Daniel Kammen, Class of 1935 Distinguished Professor of Energy | December 18, 2009

Editor’s note:  Dan Kammen reports in from Copenhagen

Today, a senior White House office announced that the U.S. had reached a “meaningful agreement” with China, India and South Africa at the U.N. Climate Summit in Copenhagen.  According to the Associated Press, the official characterized the deal as a first step, but said it was not enough to combat the threat of a warming planet.

Details of the deal with these emerging economies were not immediately clear.

To my mind, the key operative term here is “meaningful agreement with INDIA AND CHINA”, which means that the major developed and developing nations that did not “meaningfully” participate in the Kyoto process have worked to an agreement here.

While the hard work is actually to come, this signals to industry in developed and developing nation a fundamental shift:   away from the old ‘developed/developing’ to ‘major/minor’ emitters.  Carbon prices will come, regional trading regimes will come, and with the U.S. having already committed to lead a push for $100 billion/year for less industrialized nations to a fund to address BOTH mitigation and adaptation.

The most essential pieces can now be said to either be in place, or on the agenda to be developed over the next months, ideally by the G20 summit, and if not, by COP16 in Mexico.

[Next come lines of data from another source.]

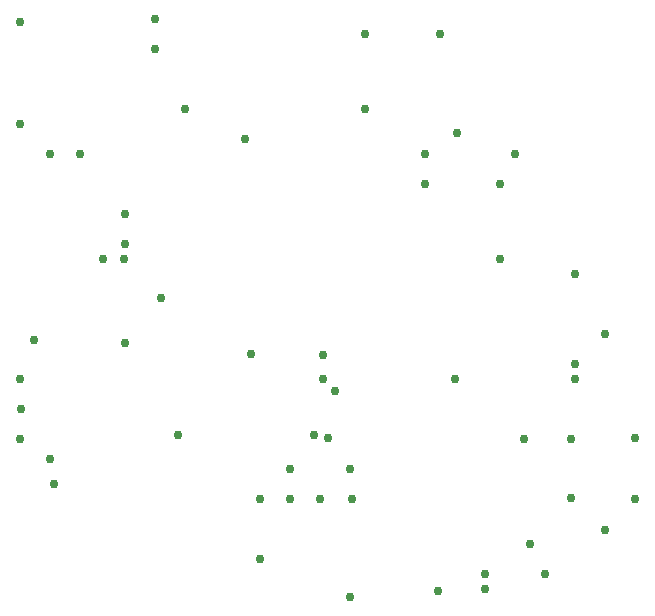
<source format=gbr>
G04 EAGLE Gerber RS-274X export*
G75*
%MOMM*%
%FSLAX34Y34*%
%LPD*%
%INVias*%
%IPPOS*%
%AMOC8*
5,1,8,0,0,1.08239X$1,22.5*%
G01*
%ADD10C,0.756400*%


D10*
X266700Y127000D03*
X171450Y181610D03*
X241300Y127000D03*
X294640Y248920D03*
X294640Y228600D03*
X287020Y181610D03*
X266700Y152400D03*
X381000Y393700D03*
X330200Y520700D03*
X241300Y76200D03*
X127000Y259186D03*
X63500Y419100D03*
X177800Y457200D03*
X406356Y228556D03*
X66988Y139700D03*
X152400Y508000D03*
X391956Y49056D03*
X330200Y457200D03*
X444500Y393700D03*
X88900Y419100D03*
X63500Y161290D03*
X107950Y330200D03*
X304800Y218440D03*
X317500Y152400D03*
X381000Y419100D03*
X127000Y368300D03*
X558800Y179070D03*
X38100Y177800D03*
X49530Y261620D03*
X508000Y317500D03*
X127000Y342900D03*
X533400Y266700D03*
X558800Y127000D03*
X444500Y330200D03*
X457200Y419100D03*
X407670Y436880D03*
X504190Y177800D03*
X464820Y177800D03*
X431800Y50800D03*
X482600Y63500D03*
X431800Y63500D03*
X469900Y88900D03*
X533052Y101252D03*
X508000Y241300D03*
X504190Y128270D03*
X508000Y228600D03*
X152400Y533400D03*
X38464Y203532D03*
X292326Y126894D03*
X298793Y178727D03*
X317500Y44450D03*
X318770Y127000D03*
X233680Y250190D03*
X38100Y444500D03*
X38100Y228600D03*
X125730Y330200D03*
X157480Y297180D03*
X228600Y431800D03*
X393700Y520700D03*
X38100Y530860D03*
M02*

</source>
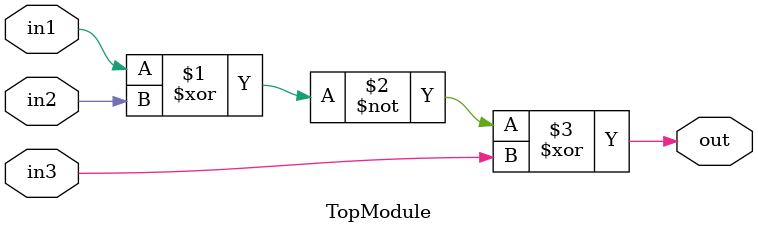
<source format=sv>
module TopModule
(
  input  logic in1,
  input  logic in2,
  input  logic in3,
  output logic out
);

  // Combinational logic

  assign out = ~(in1 ^ in2) ^ in3;

endmodule
</source>
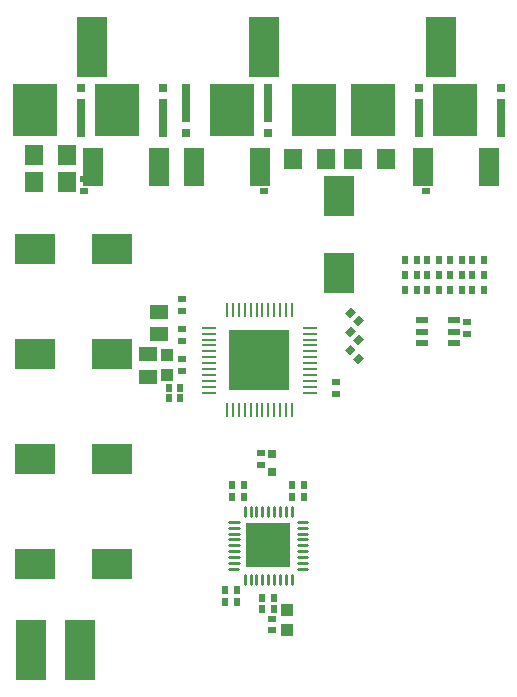
<source format=gbr>
G04 EAGLE Gerber RS-274X export*
G75*
%MOMM*%
%FSLAX34Y34*%
%LPD*%
%INSolderpaste Top*%
%IPPOS*%
%AMOC8*
5,1,8,0,0,1.08239X$1,22.5*%
G01*
G04 Define Apertures*
%ADD10R,0.600000X0.700000*%
%ADD11R,0.700000X0.600000*%
%ADD12R,1.500000X1.300000*%
%ADD13R,1.600000X1.800000*%
%ADD14R,3.500000X2.500000*%
%ADD15R,2.500000X3.500000*%
%ADD16R,0.800000X0.800000*%
%ADD17R,1.100000X1.000000*%
%ADD18R,2.540000X5.080000*%
%ADD19R,0.686000X3.250000*%
%ADD20R,0.686000X0.710000*%
%ADD21R,3.800000X4.520000*%
%ADD22R,1.800000X3.200000*%
%ADD23R,0.228600X1.143000*%
%ADD24R,1.143000X0.228600*%
%ADD25R,5.170000X5.170000*%
%ADD26R,1.000000X0.550000*%
%ADD27C,0.230000*%
%ADD28R,3.700000X3.700000*%
D10*
X398225Y355600D03*
X408225Y355600D03*
D11*
X152400Y309800D03*
X152400Y299800D03*
X152400Y274400D03*
X152400Y284400D03*
D12*
X133350Y306026D03*
X133350Y325026D03*
X123825Y288900D03*
X123825Y269900D03*
D10*
G36*
X302339Y321735D02*
X306582Y317492D01*
X301633Y312543D01*
X297390Y316786D01*
X302339Y321735D01*
G37*
G36*
X295267Y328807D02*
X299510Y324564D01*
X294561Y319615D01*
X290318Y323858D01*
X295267Y328807D01*
G37*
G36*
X302339Y289985D02*
X306582Y285742D01*
X301633Y280793D01*
X297390Y285036D01*
X302339Y289985D01*
G37*
G36*
X295267Y297057D02*
X299510Y292814D01*
X294561Y287865D01*
X290318Y292108D01*
X295267Y297057D01*
G37*
X230425Y82550D03*
X220425Y82550D03*
X230425Y73025D03*
X220425Y73025D03*
X198675Y79375D03*
X188675Y79375D03*
X198675Y88900D03*
X188675Y88900D03*
X379175Y355600D03*
X389175Y355600D03*
X245825Y177800D03*
X255825Y177800D03*
X245825Y168275D03*
X255825Y168275D03*
X205025Y177800D03*
X195025Y177800D03*
X205025Y168275D03*
X195025Y168275D03*
D13*
X27275Y457200D03*
X55275Y457200D03*
X297150Y454025D03*
X325150Y454025D03*
X27275Y434975D03*
X55275Y434975D03*
X274350Y454025D03*
X246350Y454025D03*
D10*
X360125Y355600D03*
X370125Y355600D03*
D14*
X27825Y288925D03*
X92825Y288925D03*
X27825Y111125D03*
X92825Y111125D03*
X27825Y377825D03*
X92825Y377825D03*
X27825Y200025D03*
X92825Y200025D03*
D15*
X285750Y423025D03*
X285750Y358025D03*
D10*
X341075Y355600D03*
X351075Y355600D03*
D11*
X393700Y306150D03*
X393700Y316150D03*
D10*
X151050Y251826D03*
X141050Y251826D03*
D11*
X152400Y325200D03*
X152400Y335200D03*
X282575Y265350D03*
X282575Y255350D03*
D10*
X151050Y260350D03*
X141050Y260350D03*
D16*
X228600Y204350D03*
X228600Y189350D03*
D17*
X241300Y72000D03*
X241300Y55000D03*
D18*
X76200Y549275D03*
X222250Y549275D03*
X371475Y549275D03*
D19*
X66850Y488950D03*
D20*
X66850Y514350D03*
D21*
X27750Y495300D03*
D19*
X136700Y488950D03*
D20*
X136700Y514350D03*
D21*
X97600Y495300D03*
D19*
X225250Y501650D03*
D20*
X225250Y476250D03*
D21*
X264350Y495300D03*
D19*
X155400Y501650D03*
D20*
X155400Y476250D03*
D21*
X194500Y495300D03*
D19*
X353046Y488950D03*
D20*
X353046Y514350D03*
D21*
X313946Y495300D03*
D19*
X422450Y488950D03*
D20*
X422450Y514350D03*
D21*
X383350Y495300D03*
D10*
X398225Y368300D03*
X408225Y368300D03*
D11*
X219576Y195025D03*
X219576Y205025D03*
D17*
X139698Y270900D03*
X139698Y287900D03*
D22*
X76775Y447675D03*
X132775Y447675D03*
X356175Y447675D03*
X412175Y447675D03*
D10*
X408225Y342900D03*
X398225Y342900D03*
X379175Y368300D03*
X389175Y368300D03*
X389175Y342900D03*
X379175Y342900D03*
X360125Y368300D03*
X370125Y368300D03*
X370125Y342900D03*
X360125Y342900D03*
X341075Y368300D03*
X351075Y368300D03*
X351075Y342900D03*
X341075Y342900D03*
D11*
X228600Y55001D03*
X228600Y65001D03*
D23*
X190500Y241300D03*
X195500Y241300D03*
X200500Y241300D03*
X205500Y241300D03*
X210500Y241300D03*
X215500Y241300D03*
X220500Y241300D03*
X225500Y241300D03*
X230500Y241300D03*
X235500Y241300D03*
X240500Y241300D03*
X245500Y241300D03*
X190500Y326300D03*
X195500Y326300D03*
X200500Y326300D03*
X205500Y326300D03*
X210500Y326300D03*
X215500Y326300D03*
X220500Y326300D03*
X225500Y326300D03*
X230500Y326300D03*
X235500Y326300D03*
X240500Y326300D03*
X245500Y326300D03*
D24*
X260500Y311300D03*
X260500Y306300D03*
X260500Y301300D03*
X260500Y296300D03*
X260500Y291300D03*
X260500Y286300D03*
X260500Y281300D03*
X260500Y276300D03*
X260500Y271300D03*
X260500Y266300D03*
X260500Y261300D03*
X260500Y256300D03*
X175500Y311300D03*
X175500Y306300D03*
X175500Y301300D03*
X175500Y296300D03*
X175500Y291300D03*
X175500Y286300D03*
X175500Y281300D03*
X175500Y276300D03*
X175500Y271300D03*
X175500Y266300D03*
X175500Y261300D03*
X175500Y256300D03*
D25*
X218000Y283800D03*
D26*
X355600Y317500D03*
X355600Y308000D03*
X355600Y298500D03*
X382600Y317500D03*
X382600Y308000D03*
X382600Y298500D03*
D27*
X205425Y101850D02*
X205425Y94150D01*
X210425Y94150D02*
X210425Y101850D01*
X215425Y101850D02*
X215425Y94150D01*
X220425Y94150D02*
X220425Y101850D01*
X225425Y101850D02*
X225425Y94150D01*
X230425Y94150D02*
X230425Y101850D01*
X235425Y101850D02*
X235425Y94150D01*
X240425Y94150D02*
X240425Y101850D01*
X245425Y101850D02*
X245425Y94150D01*
X250575Y107000D02*
X258275Y107000D01*
X258275Y112000D02*
X250575Y112000D01*
X250575Y117000D02*
X258275Y117000D01*
X258275Y122000D02*
X250575Y122000D01*
X250575Y127000D02*
X258275Y127000D01*
X258275Y132000D02*
X250575Y132000D01*
X250575Y137000D02*
X258275Y137000D01*
X258275Y142000D02*
X250575Y142000D01*
X250575Y147000D02*
X258275Y147000D01*
X245425Y152150D02*
X245425Y159850D01*
X240425Y159850D02*
X240425Y152150D01*
X235425Y152150D02*
X235425Y159850D01*
X230425Y159850D02*
X230425Y152150D01*
X225425Y152150D02*
X225425Y159850D01*
X220425Y159850D02*
X220425Y152150D01*
X215425Y152150D02*
X215425Y159850D01*
X210425Y159850D02*
X210425Y152150D01*
X205425Y152150D02*
X205425Y159850D01*
X200275Y147000D02*
X192575Y147000D01*
X192575Y142000D02*
X200275Y142000D01*
X200275Y137000D02*
X192575Y137000D01*
X192575Y132000D02*
X200275Y132000D01*
X200275Y127000D02*
X192575Y127000D01*
X192575Y122000D02*
X200275Y122000D01*
X200275Y117000D02*
X192575Y117000D01*
X192575Y112000D02*
X200275Y112000D01*
X200225Y107000D02*
X192525Y107000D01*
D28*
X225425Y127000D03*
D18*
X66040Y38100D03*
X24765Y38100D03*
D10*
G36*
X302339Y305860D02*
X306582Y301617D01*
X301633Y296668D01*
X297390Y300911D01*
X302339Y305860D01*
G37*
G36*
X295267Y312932D02*
X299510Y308689D01*
X294561Y303740D01*
X290318Y307983D01*
X295267Y312932D01*
G37*
D22*
X218500Y447675D03*
X162500Y447675D03*
D11*
X222250Y437151D03*
X222250Y427151D03*
X358775Y436800D03*
X358775Y426800D03*
X69850Y436800D03*
X69850Y426800D03*
M02*

</source>
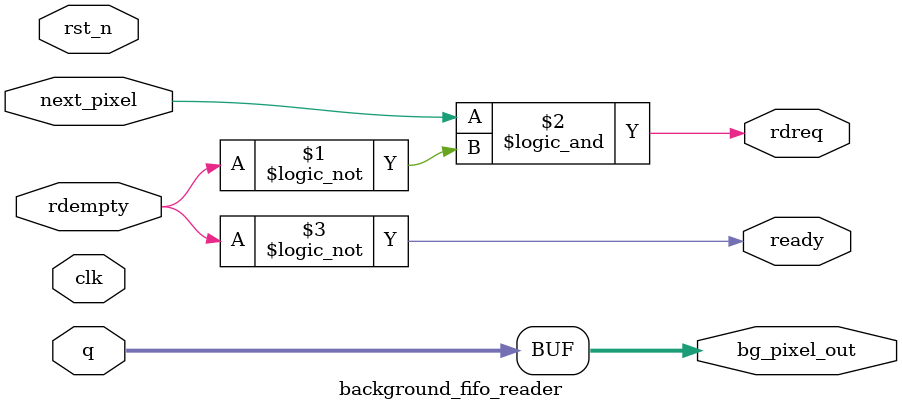
<source format=v>
module background_fifo_reader (
    input  wire        clk,
    input  wire        rst_n,

    // FIFO de entrada
    input  wire        rdempty,
    input  wire [23:0] q,
    output wire        rdreq,

    // Controle externo
    input  wire        next_pixel,      // Pulso: avançar leitura

    output wire [23:0] bg_pixel_out,
    output wire        ready            // Indica que bg_pixel_out é válido
);
    // A leitura da FIFO ocorre apenas quando solicitado
    assign rdreq = next_pixel && !rdempty;

    // O dado é imediatamente repassado
    assign bg_pixel_out = q;
    assign ready = !rdempty;  // Está pronto quando há dado

endmodule

</source>
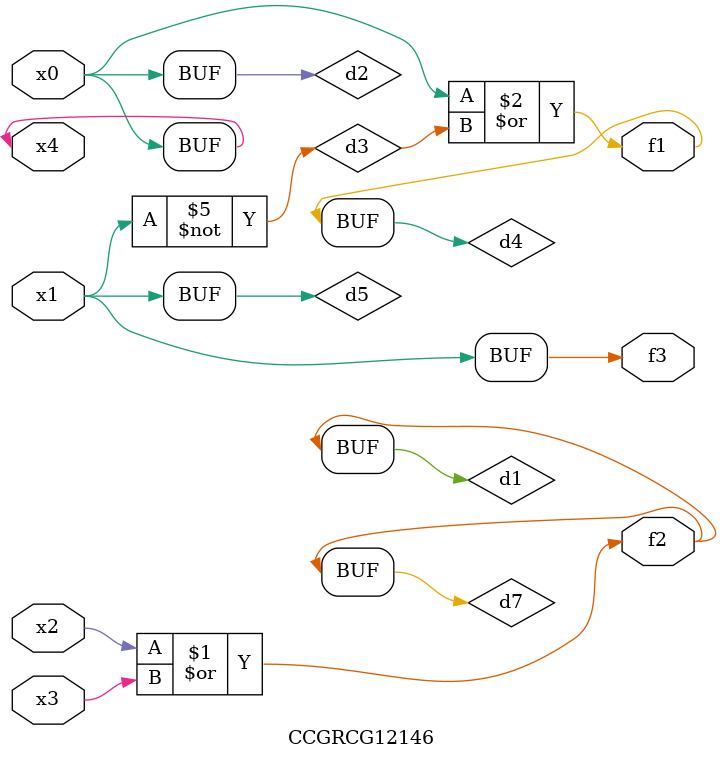
<source format=v>
module CCGRCG12146(
	input x0, x1, x2, x3, x4,
	output f1, f2, f3
);

	wire d1, d2, d3, d4, d5, d6, d7;

	or (d1, x2, x3);
	buf (d2, x0, x4);
	not (d3, x1);
	or (d4, d2, d3);
	not (d5, d3);
	nand (d6, d1, d3);
	or (d7, d1);
	assign f1 = d4;
	assign f2 = d7;
	assign f3 = d5;
endmodule

</source>
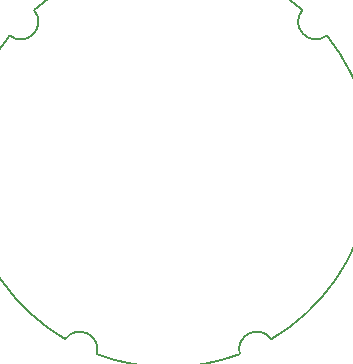
<source format=gko>
%TF.GenerationSoftware,KiCad,Pcbnew,7.0.6*%
%TF.CreationDate,2023-09-26T22:04:44+02:00*%
%TF.ProjectId,torque_controller,746f7271-7565-45f6-936f-6e74726f6c6c,rev?*%
%TF.SameCoordinates,Original*%
%TF.FileFunction,Profile,NP*%
%FSLAX46Y46*%
G04 Gerber Fmt 4.6, Leading zero omitted, Abs format (unit mm)*
G04 Created by KiCad (PCBNEW 7.0.6) date 2023-09-26 22:04:44*
%MOMM*%
%LPD*%
G01*
G04 APERTURE LIST*
%TA.AperFunction,Profile*%
%ADD10C,0.200000*%
%TD*%
G04 APERTURE END LIST*
D10*
X111703206Y-106281805D02*
G75*
G03*
X116411320Y-80575857I-8723206J14881805D01*
G01*
X111703209Y-106281805D02*
G75*
G03*
X109034979Y-107552390I-1223209J-868195D01*
G01*
X89548677Y-80575857D02*
G75*
G03*
X94256791Y-106281805I13431323J-10824143D01*
G01*
X114343120Y-78421480D02*
G75*
G03*
X116411321Y-80575857I1136880J-978520D01*
G01*
X96925020Y-107552390D02*
G75*
G03*
X94256791Y-106281806I-1445020J402390D01*
G01*
X114343119Y-78421479D02*
G75*
G03*
X91616879Y-78421479I-11363120J-12978521D01*
G01*
X96925019Y-107552390D02*
G75*
G03*
X109034979Y-107552390I6054980J16152383D01*
G01*
X89548678Y-80575856D02*
G75*
G03*
X91616879Y-78421479I931322J1175856D01*
G01*
M02*

</source>
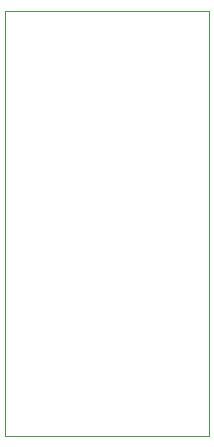
<source format=gbr>
%TF.GenerationSoftware,KiCad,Pcbnew,8.0.6*%
%TF.CreationDate,2024-11-28T00:53:07-05:00*%
%TF.ProjectId,wyt-dongle,7779742d-646f-46e6-976c-652e6b696361,rev?*%
%TF.SameCoordinates,Original*%
%TF.FileFunction,Profile,NP*%
%FSLAX46Y46*%
G04 Gerber Fmt 4.6, Leading zero omitted, Abs format (unit mm)*
G04 Created by KiCad (PCBNEW 8.0.6) date 2024-11-28 00:53:07*
%MOMM*%
%LPD*%
G01*
G04 APERTURE LIST*
%TA.AperFunction,Profile*%
%ADD10C,0.050000*%
%TD*%
G04 APERTURE END LIST*
D10*
X0Y0D02*
X17250000Y0D01*
X17250000Y-36000000D01*
X0Y-36000000D01*
X0Y0D01*
M02*

</source>
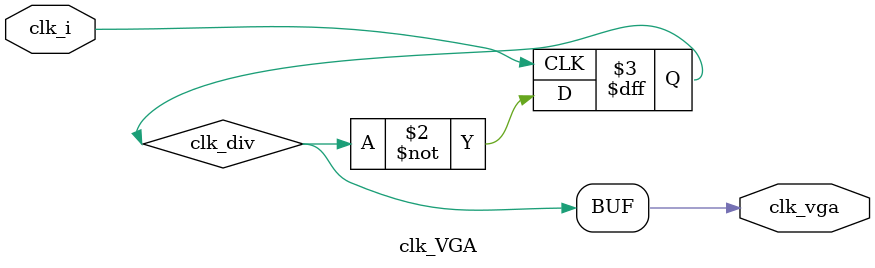
<source format=sv>
module clk_VGA(
    input  logic clk_i,    
  
    output logic clk_vga     
);

    logic clk_div;
    always_ff @(posedge clk_i) begin
		clk_div <= ~clk_div;  // Toggle every clock edge
    end
    assign clk_vga = clk_div;

endmodule

</source>
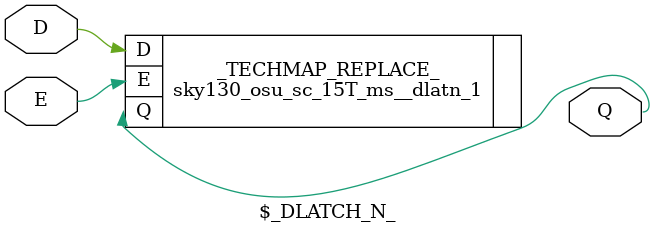
<source format=v>
module $_DLATCH_P_(input E, input D, output Q);
    sky130_osu_sc_15T_ms__dlat_1 _TECHMAP_REPLACE_ (
        .D(D),
        .E(E),
        .Q(Q)
        );
endmodule

module $_DLATCH_N_(input E, input D, output Q);
    sky130_osu_sc_15T_ms__dlatn_1 _TECHMAP_REPLACE_ (
        .D(D),
        .E(E),
        .Q(Q)
        );
endmodule

</source>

Comments to ““Meaningful agreement” reached between U.S., China, and India

  1. I think that ultimately the U.S. and China will have to lead the way on this issue. The energy consumption that the big two are responsible for now and into the future are massive. On a local level though we can all contribute in our own small way, and these small contributions can add up to big one’s!

  2. I think the next Greenhouse Conference should only involve scientist and experts in the related fields – not 100’s of politicians and their staff looking for a junket. Imagine the lower carbon footprint of such an event!

    • I completely agree and well said. That would set a great example for the rest of the world. If those who are most knowledgeable about ‘Green House Effect’ are sloppy about their carbon footprint, what can you expect from the rest of the world?

    • I agree, most of the greenhouse conference I’ve seen would rather involve politicians who know nothing about what’s happening about the state of our environment. I suggest they filter & just invite scientist & people who are interested and very much involve in this kind of topic.

  3. I don’t think China or India will ever agree to serious carbon reductions considering the current development of their economy. The Chinese might have dropped some hints here and there, but I just don’t see it happening. As the Chinese delegation was “agreeing” to this bill, they were also in the process of building hundreds of coal fired power plants. The “concessions” the Chinese were willing to make were nothing more than window dressing.

  4. I think this agreement can be regarded as an important first step. It is also true that he does not figure the commitment of nations on emissions. I think for that reason, we should remain cautious over the next months.

  5. Is Dan Kammen really of the class of 1935?. He certainly looks great for a 95 year old! We have enjoyed his presentations to the League of Women Voters.

  6. Well, I believe to some extent countries with economies in transition (India….)are still worried about decreasing their development momentum if they lower their emissions. So, it has become a bigger issue for those at the highest competing level economically than it makes sense for poor countries.

  7. Hey Dr. Kammen, really enjoyed your posts in the past two weeks! Hopefully a complete international climate “package” can be delivered by Dec. next year.